QURESHI: And what I really enjoyed about all of this history of the album and how the album was made, to your point, Stephen, was actually the way the stories were told. Because in the case of the Uncle Jonny's story, which is, of course, the line from "HEATED," is that when the "HEATED" performance begins on the stage, she takes out the fan. And it's like, you know, the fans go clack, clack, clack. And then the camera cuts to the Uncle Jonny story. And what happens is we get almost what's, like, an eight- to 10-minute short film within the film about Uncle Jonny. And then it's almost as if the live performance in the stadium, in the middle of "HEATED's" first notes, has kind of been paused, and we come right back to the performance. And it's just like the way you feel embedded into that song in that scene, to me, was the kind of filmmaking that I was film nerding out on...

THOMPSON: (Laughter).

QURESHI: ...To be honest with you - is that - it sort of like was as if, you know, it's like a pop-up video in a really big way. Like, the pop-up part of it is a tunnel that's made with the song. And it's done quite a few times where I actually felt like, when I read about the film before it was released, people were like, oh, there's a lot of behind-the-scenes footage. There's documentary stuff. She talks. But I actually found the sequences that we're referring to, the vignettes that, Sidney, you described - they are like mini films within the film. And they're quite beautifully directed themselves with archival stuff, with interviews with the dancers, with people who made things. And they're quite distinct. And I think that the stuff that made a lot of sense was the stuff about the origins, the references. And I think the fact that it happens in the middle of a crazy performance and you're right back in it and you're kind of like even additionally electrified watching it, I think was a really effective way to use them. And I think that was a really interesting choice. And I loved that scene with Uncle Jonny, and I think it was really beautifully told in the film.

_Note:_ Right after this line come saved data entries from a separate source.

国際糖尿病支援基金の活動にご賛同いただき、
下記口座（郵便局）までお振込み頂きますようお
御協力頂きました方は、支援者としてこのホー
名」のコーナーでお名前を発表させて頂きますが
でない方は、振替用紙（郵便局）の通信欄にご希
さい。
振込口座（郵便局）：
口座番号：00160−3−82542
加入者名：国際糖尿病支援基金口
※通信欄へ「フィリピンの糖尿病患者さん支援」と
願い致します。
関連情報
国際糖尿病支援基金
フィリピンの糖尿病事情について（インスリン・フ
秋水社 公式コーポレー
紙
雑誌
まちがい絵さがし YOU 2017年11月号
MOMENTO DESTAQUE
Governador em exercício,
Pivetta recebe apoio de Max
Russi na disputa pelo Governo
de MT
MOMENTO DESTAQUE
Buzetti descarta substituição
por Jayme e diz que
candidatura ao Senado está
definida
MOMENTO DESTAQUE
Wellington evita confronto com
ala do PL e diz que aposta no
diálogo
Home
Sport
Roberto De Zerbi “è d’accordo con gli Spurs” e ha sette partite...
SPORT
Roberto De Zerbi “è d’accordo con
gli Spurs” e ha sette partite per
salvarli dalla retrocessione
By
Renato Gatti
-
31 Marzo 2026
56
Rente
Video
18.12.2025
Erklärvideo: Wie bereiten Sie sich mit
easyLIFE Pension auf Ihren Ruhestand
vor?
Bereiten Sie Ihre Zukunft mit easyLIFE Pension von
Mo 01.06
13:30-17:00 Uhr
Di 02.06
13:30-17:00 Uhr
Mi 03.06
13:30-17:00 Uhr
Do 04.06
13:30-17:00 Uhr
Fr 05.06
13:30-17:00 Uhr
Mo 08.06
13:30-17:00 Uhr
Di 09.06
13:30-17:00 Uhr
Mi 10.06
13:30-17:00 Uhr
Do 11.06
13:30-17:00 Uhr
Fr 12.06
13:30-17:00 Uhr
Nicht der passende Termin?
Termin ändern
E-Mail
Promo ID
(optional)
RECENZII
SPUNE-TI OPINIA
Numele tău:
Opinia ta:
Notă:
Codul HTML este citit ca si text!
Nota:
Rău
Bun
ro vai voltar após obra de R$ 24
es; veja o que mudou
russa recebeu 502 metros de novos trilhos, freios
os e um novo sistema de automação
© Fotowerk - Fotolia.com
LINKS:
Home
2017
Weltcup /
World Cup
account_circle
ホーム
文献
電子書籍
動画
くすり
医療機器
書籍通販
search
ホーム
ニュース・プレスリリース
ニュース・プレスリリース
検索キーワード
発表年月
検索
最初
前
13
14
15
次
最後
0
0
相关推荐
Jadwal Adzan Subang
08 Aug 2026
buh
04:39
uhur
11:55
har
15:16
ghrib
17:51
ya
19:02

MADDEN: Yeah. And Tina - she says at the end, every night I see him. I see somebody in the audience who reminds me of Uncle Jonny. And that makes her cry. That was beautiful.

QURESHI: Yeah.

THOMPSON: All right, well, we want to know what you think about "Renaissance: A Film By Beyonce." Find us at facebook.com/pchh. That brings us to the end of our show. Sidney Madden, Bilal Qureshi, thanks so much for being here.

MADDEN: Thank you.

QURESHI: Thank you so much.

THOMPSON: This episode was produced by Liz Metzger and Hafsa Fathima and edited by Mike Katzif. Our supervising producer is Jessica Reedy. Hello Come In provides our theme music. Thank you for listening to POP CULTURE HAPPY HOUR from NPR. I'm Stephen Thompson, and we will see you all tomorrow.